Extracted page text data
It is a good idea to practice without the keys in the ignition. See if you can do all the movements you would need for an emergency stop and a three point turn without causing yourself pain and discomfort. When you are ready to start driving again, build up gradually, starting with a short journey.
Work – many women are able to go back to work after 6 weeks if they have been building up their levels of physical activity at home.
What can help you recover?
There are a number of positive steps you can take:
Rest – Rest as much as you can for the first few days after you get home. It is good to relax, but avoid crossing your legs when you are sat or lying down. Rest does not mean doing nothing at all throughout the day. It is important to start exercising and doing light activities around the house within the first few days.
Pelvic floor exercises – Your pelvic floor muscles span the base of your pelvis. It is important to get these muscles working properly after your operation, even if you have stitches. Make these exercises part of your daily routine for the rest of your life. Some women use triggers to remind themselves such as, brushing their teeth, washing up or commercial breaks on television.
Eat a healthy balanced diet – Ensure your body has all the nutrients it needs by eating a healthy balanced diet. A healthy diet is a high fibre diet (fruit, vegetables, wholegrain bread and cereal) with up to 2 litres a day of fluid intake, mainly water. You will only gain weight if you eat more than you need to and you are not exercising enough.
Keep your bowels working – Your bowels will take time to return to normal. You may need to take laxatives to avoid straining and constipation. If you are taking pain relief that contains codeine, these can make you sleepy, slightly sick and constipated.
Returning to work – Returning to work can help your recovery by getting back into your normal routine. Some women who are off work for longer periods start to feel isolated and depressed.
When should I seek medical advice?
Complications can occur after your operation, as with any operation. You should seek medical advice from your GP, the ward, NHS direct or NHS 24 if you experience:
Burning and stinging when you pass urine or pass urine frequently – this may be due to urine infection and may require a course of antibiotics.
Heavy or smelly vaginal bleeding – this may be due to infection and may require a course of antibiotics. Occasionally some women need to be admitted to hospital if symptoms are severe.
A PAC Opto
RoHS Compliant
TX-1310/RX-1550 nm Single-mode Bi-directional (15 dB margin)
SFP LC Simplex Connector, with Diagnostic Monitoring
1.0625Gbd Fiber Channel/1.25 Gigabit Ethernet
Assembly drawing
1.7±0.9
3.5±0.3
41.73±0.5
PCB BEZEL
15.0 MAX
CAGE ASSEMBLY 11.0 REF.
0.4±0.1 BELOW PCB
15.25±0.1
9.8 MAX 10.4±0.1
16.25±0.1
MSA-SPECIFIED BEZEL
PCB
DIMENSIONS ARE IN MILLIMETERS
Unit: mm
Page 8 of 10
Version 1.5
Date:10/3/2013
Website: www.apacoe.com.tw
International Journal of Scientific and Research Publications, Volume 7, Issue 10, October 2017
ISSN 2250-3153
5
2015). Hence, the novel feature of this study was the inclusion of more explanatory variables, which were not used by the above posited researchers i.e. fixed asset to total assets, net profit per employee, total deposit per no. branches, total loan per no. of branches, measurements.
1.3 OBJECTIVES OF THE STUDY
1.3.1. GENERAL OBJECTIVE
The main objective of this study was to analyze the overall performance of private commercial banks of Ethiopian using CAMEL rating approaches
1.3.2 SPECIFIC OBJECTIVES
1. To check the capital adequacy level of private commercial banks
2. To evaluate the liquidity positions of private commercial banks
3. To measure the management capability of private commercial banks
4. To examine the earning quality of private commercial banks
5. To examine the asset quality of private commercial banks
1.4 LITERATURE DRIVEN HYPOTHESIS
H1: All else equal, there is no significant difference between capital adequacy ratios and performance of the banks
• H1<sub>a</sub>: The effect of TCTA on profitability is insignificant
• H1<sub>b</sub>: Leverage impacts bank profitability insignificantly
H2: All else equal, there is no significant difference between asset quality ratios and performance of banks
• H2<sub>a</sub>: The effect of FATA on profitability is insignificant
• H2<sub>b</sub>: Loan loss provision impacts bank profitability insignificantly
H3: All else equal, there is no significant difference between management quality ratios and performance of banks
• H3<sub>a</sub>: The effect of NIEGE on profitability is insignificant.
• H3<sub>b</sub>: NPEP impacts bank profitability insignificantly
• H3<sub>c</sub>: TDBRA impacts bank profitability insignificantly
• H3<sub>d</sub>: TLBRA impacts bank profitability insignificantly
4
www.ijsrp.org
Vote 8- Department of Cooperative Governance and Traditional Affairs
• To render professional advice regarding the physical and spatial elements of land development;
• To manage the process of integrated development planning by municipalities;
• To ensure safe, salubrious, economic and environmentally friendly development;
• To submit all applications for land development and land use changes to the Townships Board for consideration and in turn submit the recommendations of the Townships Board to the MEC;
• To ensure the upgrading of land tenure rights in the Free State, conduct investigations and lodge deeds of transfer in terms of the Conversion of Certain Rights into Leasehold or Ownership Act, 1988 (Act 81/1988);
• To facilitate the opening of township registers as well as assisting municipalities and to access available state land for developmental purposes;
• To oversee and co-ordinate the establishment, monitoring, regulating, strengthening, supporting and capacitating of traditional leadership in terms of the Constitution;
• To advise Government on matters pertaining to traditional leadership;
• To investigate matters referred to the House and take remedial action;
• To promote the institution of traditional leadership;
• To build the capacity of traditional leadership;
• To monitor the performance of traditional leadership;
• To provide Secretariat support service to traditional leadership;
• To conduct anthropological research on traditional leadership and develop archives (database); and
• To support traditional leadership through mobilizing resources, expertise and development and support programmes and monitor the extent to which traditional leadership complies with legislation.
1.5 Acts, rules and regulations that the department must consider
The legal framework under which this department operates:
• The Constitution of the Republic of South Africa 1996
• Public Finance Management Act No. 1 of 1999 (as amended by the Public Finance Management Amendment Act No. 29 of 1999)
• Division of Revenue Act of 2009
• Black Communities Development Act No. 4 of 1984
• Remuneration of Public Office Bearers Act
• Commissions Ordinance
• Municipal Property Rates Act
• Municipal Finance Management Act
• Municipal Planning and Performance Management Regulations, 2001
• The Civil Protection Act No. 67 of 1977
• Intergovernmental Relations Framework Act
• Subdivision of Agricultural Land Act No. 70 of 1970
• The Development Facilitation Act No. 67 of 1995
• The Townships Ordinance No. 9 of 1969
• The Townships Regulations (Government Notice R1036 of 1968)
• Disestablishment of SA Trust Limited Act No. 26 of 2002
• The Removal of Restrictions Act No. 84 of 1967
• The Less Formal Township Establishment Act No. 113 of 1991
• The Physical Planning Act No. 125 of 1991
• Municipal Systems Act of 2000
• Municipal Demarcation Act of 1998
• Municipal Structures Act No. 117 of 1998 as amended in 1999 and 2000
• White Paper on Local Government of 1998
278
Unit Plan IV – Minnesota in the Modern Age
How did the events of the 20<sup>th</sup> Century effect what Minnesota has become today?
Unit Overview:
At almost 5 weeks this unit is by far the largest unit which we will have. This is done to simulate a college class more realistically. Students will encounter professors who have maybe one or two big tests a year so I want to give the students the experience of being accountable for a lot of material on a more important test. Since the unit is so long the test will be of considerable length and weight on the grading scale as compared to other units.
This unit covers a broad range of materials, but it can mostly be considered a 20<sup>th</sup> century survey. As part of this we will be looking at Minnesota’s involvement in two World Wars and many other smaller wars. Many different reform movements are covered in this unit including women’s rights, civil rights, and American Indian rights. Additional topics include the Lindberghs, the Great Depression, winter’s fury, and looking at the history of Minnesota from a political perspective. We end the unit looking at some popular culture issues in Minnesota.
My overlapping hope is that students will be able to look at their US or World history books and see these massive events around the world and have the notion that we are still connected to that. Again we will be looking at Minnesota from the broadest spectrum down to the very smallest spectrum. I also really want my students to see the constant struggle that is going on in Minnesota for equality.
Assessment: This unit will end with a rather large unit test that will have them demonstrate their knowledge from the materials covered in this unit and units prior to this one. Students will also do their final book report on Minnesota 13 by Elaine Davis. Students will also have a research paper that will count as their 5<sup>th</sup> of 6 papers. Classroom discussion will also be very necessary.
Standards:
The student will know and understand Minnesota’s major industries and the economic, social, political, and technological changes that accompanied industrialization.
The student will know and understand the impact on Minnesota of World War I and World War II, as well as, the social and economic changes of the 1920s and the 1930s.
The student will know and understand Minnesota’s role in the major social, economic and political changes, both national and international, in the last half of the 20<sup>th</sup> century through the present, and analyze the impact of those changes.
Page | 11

§ **Work task**
Each line carrying the string "major" should be copied out from the entries.

§ **Result for this task**
The student will know and understand Minnesota’s major industries and the economic, social, political, and technological changes that accompanied industrialization.
The student will know and understand Minnesota’s role in the major social, economic and political changes, both national and international, in the last half of the 20<sup>th</sup> century through the present, and analyze the impact of those changes.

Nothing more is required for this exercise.